İnsan Hakları İzleme Örgütü (HRW), İstanbul’daki Gezi Parkı protestoları sırasında polisin biber gazı kapsüllerini doğrudan göstericilerin üzerine attığını, bunları tehlikeli mermilere dönüştürdüğünü açıkladı.
HRW, polisin doğrudan göstericilerin üstlerine ve sıklıkla da yakın mesafeden attığı biber gazı kapsülleri yüzünden göz kaybı dahil olmak üzere 10 ağır yaralanma vakası tespit etti. Açıklamada, "Yerel gruplarca kayıt altına alınan benzer yaralanmaların niteliği ve öykülerdeki ortak noktalar, Türkiye polis gücünün bir davranış modeli olarak biber gazını kötüye kullandığını net olarak ortaya koyuyor" denildi.
'O polisler hesap vermeli'
Türkiye’deki yetkililere çağrıyı da içeren açıklamada şu ifadelere yer verildi: “Türkiye makamları biber gazının ne zaman ve nasıl kullanılabileceğine dair yönergeleri derhal elden geçirmeli, kapalı mekânlara ve doğrudan insanların üstüne biber gazı atılmasının yasaklandığını bu yönergelerde açıkça vurgulamalıdır.

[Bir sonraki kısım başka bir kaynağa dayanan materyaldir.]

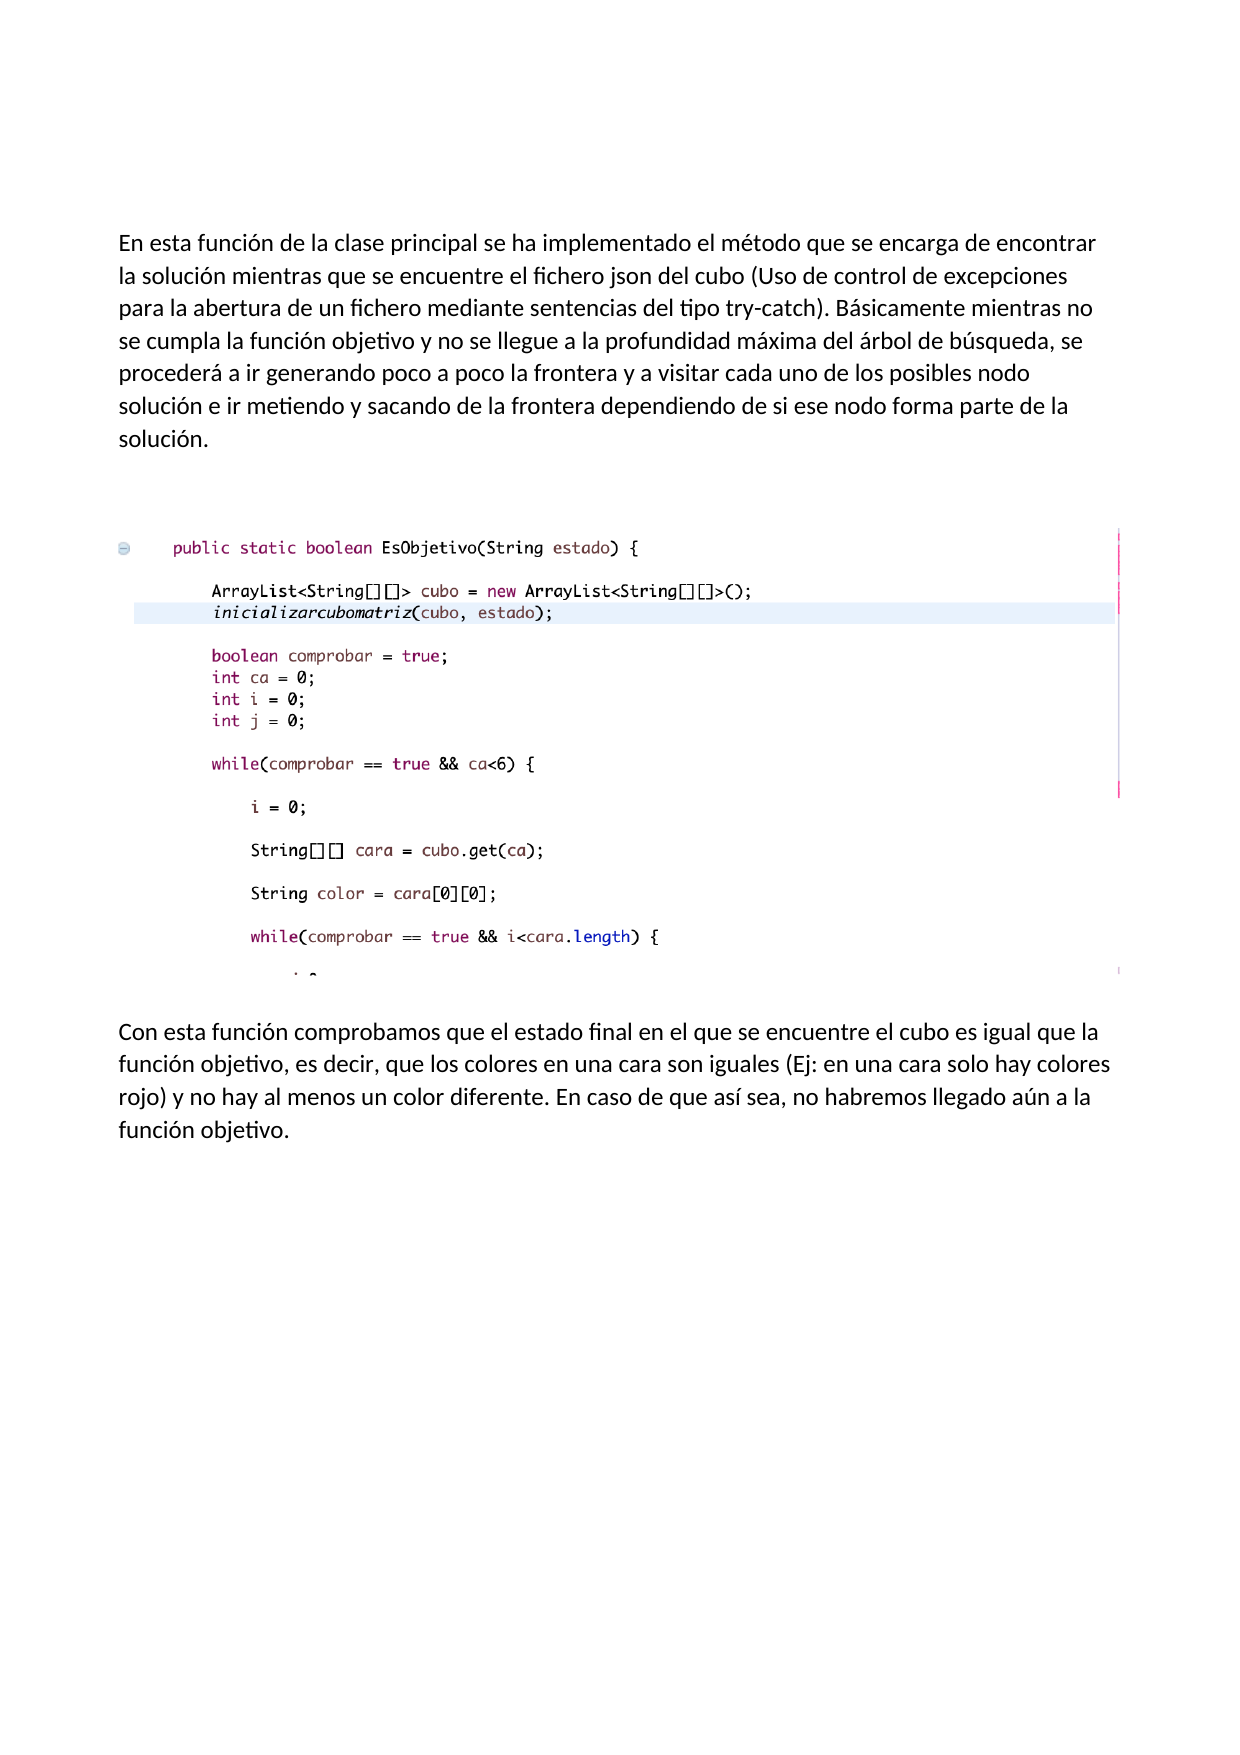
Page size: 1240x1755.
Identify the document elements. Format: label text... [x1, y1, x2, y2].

Yetkililer bu politikaya sıkı bir şekilde uyulmasını ve yönergeye uygun davranmayan polis memurlarının hesap vermelerini sağlamalıdır.”
'Kapsamlı kamu soruşturması yapılmalı'
İnsan Hakları İzleme Örgütü Türkiye uzmanı araştırmacısı Emma Sinclair-Webb, “Bu kapsülleri böylesine sorumsuzca kullanan polisler ve amirleri gereksiz zarar vermek ve hayati tehlikeye neden olmaktan sorumlu tutulmalıdırlar” dedi. “Gezi protestolarının ardından polislik yöntemleri, karar verme ve en tepeye varacak şekilde emir komuta zinciri hakkında kapsamlı bir kamu soruşturması yapılması gerektiğini” ifade eden Sinclair-Webb, “Tekil olarak kıdemsiz memurlarca gerçekleştirilen ihlalleri kovuşturmak, polisin gelecekte de aynı şekilde davranmasını engellemek için yeterli değildir” diye konuştu.
AİHM hatırlatması yapıldı
HRW, biber gazını ancak gerekli durumlarda ve orantılı olarak kullanma çağrısında bulundu: “Normal koşullar altında ölümcül bir silah olmayan biber gazı, sınırlı kullanımı halinde bile maruz kalan kişilerde ciddi sağlık sorunlarına neden olabiliyor. Biber gazı -bir kalabalık kontrol yöntemi olarak- ancak mutlaka gerektiğinde ve şiddeti yatıştırmak üzere orantılı biçimde kullanılmalıdır.”
Açıklamada 16 Haziran 2013 tarihinde Avrupa İnsan Hakları Mahkemesi'nin, Türk polisinin biber gazını uygun olmayan bir biçimde göstericilerin doğrudan üzerine atarak 13 yaşındaki bir çocuğu yaralamasının insan hakkı ihlali olduğuna karar verdiği ve biber gazı kullanımından kaynaklanan ölüm ve yaralanma riskini en aza indirmek için daha güçlü tedbirler alınması çağrısında bulunduğu da hatırlatıldı. Açıklamada ayrıca İnsan Hakları İzleme Örgütü’nün, İçişleri Bakanlığı’nın 26 Haziran’da yayınladığı kanunsuz gösterilere karşı kolluk görevlilerinin kuvvet, özellikle de biber gazı kullanımını ele alan prosedürlerin yer aldığı genelgenin bir kopyasını incelediği duyuruldu.
'Türkiye'nin karnesi kötü'
Genelgede göstericilere biber gazı atılmadan önce uyarıda bulunulması, biber gazından önce tazyikli su kullanılması ve kapalı alanları, okulları, hastane, bakım evleri ve gösterilere katılmayan kişileri hedef almaktan kaçınılması gerektiği de ifade ediliyor. Sinclair-Webb, “Genelge olumlu bir adım olmasına rağmen, temel eksiği biber gazı kapsüllerinin göstericilere doğrudan atılarak yaralanmalarına yol açan silah gibi kullanılmasını yasaklamamasıdır” dedi.
Açıklamada Türkiye’deki güvenlik güçlerinin kötü bir karneye sahip olduğu da belirtildi: “İnsan Hakları İzleme Örgütü’nün defalarca belgelediği gibi, Türkiye polis ve güvenlik güçlerinin ihlaller, aşırı kuvvet kullanımı, işkence vekötü muamele veyaşam hakkı ihlallerinden sorumlu tutulması konusunda oldukça kötü bir karneye sahip.”